Below is the output of the flow using my loop column append:

Its impossible for me to add back the “sample” column (avoid loop iterations) as its needs to be brought along in the looping to maintain structure (to my knowledge to date). Simply filtering all iteration columns makes me lose my “z” information.

Below is the output if I instead use a loop end (concatenate):

This layout contains a lot of redundant rows which I have tried without success to group. Its closer to what I would envision. Which is this:

I’ll continue to optimize my upstream methods to avoid this conundrum entirely (9 times out of 10 I’ve found this to be the solution). If not, look into the suggestions above to further manipulate these tables. Again many thanks, apologies for my previous unclear examples. I’m learning a lot, even through this re-post.

elsamuel · October 1, 2020, 8:42pm

Parse out what information?
It’s difficult to see how your first table and second table are related.
What exactly are you trying to accomplish?

Chumnley · October 1, 2020, 9:42pm

Heres a more real-world example (apologies for my poor communication above):

This is an example of the starting data. Unfortunately the method of data collection includes all the conditions like day, fasting, with the column header that includes the assay. Viewing data like this in something like Spotfire is difficult because its not simple to filter by, in this case, day or whether the patient was fasting.

Hopefully I used the term parse correctly, but a wf that performs this to the data is what I have been working on. You can see how in this example, if all 7 days were tested, and patient’s weight, height, age, were included in the headers the table column numbers blow up fast. Thats what I am dealing with. This is much better:

p.s. I am trying a recursive loop node and column aggregation as suggested above at the moment. Very “expensive”.

Thanks again.

elsamuel · October 1, 2020, 10:16pm

Thanks, I think this is a bit clearer.

I created some example data and managed to get from your first table to the 2nd with no loops:

Based on the problems you say you’ve been having, I’m not sure how closely this latest example reflects your current situation. It’s easy to create simplistic examples that are more easily solved than the “real” situation would be.

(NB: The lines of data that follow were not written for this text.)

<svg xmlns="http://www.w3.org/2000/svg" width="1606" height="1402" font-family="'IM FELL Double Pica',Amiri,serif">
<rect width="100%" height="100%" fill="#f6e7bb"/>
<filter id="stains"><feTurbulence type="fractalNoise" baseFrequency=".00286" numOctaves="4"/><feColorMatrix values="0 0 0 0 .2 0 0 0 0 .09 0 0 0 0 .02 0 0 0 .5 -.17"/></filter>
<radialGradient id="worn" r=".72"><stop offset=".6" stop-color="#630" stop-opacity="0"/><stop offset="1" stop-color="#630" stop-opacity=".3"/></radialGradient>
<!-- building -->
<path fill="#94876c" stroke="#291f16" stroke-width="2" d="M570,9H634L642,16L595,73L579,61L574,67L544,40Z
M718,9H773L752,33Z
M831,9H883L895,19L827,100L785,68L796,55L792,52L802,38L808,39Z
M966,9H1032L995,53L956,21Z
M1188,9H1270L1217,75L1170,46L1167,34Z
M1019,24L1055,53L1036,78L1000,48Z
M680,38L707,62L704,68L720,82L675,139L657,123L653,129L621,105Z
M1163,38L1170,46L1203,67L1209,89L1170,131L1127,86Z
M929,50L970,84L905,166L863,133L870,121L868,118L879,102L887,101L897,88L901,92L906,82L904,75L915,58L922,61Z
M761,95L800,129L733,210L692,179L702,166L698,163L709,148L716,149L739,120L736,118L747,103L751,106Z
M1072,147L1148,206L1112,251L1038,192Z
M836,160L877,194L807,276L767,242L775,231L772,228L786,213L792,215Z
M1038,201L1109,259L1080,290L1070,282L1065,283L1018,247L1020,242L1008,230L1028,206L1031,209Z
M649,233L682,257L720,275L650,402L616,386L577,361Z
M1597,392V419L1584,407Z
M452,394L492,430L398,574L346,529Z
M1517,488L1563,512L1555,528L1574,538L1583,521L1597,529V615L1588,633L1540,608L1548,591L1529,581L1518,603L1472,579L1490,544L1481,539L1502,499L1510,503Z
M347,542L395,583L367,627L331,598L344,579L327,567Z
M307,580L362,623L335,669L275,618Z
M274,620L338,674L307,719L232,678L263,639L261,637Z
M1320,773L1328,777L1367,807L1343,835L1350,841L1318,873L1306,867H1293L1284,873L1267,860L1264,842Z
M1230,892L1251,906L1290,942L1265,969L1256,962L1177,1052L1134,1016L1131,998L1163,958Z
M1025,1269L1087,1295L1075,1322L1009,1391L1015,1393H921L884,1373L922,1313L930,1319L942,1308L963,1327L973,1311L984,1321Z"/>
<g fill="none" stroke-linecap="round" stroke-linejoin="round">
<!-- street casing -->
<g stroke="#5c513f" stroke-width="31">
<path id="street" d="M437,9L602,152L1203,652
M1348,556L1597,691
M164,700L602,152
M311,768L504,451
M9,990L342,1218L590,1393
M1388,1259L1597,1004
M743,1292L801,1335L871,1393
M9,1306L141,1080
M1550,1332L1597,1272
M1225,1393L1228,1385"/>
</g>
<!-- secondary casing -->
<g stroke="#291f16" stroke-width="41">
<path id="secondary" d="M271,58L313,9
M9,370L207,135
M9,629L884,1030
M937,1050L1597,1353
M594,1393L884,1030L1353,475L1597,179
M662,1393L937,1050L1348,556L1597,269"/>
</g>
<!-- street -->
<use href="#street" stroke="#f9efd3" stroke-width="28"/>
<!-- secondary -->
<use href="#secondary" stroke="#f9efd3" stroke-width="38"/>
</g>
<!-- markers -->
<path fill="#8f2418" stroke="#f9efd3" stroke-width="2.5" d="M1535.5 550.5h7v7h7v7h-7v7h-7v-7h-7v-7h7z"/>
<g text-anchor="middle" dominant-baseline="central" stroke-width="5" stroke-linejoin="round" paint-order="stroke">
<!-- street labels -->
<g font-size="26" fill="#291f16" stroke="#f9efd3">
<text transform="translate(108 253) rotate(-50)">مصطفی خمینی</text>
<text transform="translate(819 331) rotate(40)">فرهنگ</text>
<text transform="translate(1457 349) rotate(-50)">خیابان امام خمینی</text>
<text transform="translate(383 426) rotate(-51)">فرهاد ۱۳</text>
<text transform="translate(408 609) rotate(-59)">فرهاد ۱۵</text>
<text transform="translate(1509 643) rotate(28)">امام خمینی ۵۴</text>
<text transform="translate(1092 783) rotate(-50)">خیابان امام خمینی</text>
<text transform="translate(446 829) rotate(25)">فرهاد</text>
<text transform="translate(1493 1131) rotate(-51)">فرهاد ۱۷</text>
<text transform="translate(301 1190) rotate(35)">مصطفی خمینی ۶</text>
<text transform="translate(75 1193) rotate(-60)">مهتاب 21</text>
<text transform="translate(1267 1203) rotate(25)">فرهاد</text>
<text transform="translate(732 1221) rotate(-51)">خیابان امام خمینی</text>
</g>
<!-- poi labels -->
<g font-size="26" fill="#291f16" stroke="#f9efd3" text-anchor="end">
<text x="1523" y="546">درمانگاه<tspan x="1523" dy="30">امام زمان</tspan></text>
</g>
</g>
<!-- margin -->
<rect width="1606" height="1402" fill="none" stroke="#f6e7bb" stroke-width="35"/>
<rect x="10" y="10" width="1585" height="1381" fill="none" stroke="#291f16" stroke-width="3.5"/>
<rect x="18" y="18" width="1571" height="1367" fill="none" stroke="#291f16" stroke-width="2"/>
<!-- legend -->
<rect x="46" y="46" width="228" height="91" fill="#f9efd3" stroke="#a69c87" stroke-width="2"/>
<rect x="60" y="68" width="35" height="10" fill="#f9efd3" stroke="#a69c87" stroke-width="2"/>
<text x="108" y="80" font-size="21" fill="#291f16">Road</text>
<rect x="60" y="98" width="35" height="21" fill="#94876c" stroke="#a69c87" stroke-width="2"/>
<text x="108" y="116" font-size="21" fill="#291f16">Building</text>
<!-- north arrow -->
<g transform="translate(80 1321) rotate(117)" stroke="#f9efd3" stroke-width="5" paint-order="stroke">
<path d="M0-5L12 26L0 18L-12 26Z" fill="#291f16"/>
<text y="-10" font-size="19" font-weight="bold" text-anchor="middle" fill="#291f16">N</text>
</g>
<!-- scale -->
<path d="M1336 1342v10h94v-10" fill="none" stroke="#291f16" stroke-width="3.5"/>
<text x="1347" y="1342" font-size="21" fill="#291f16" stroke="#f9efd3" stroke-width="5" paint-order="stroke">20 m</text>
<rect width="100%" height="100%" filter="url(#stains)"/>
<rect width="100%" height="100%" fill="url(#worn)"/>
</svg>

Chumnley · October 1, 2020, 10:43pm

I spent some time trying unpivoting some time back. indeed with the small sample sets its great but with my real sets it blew up on me. But this was a couple months ago and my knowledge has improved since. (I think I didnt know how to create and use array variables then, which no doubt will be key). Thank you very much for this insight. I will switch my approach.

system · April 2, 2021, 10:44am

This topic was automatically closed 182 days after the last reply. New replies are no longer allowed.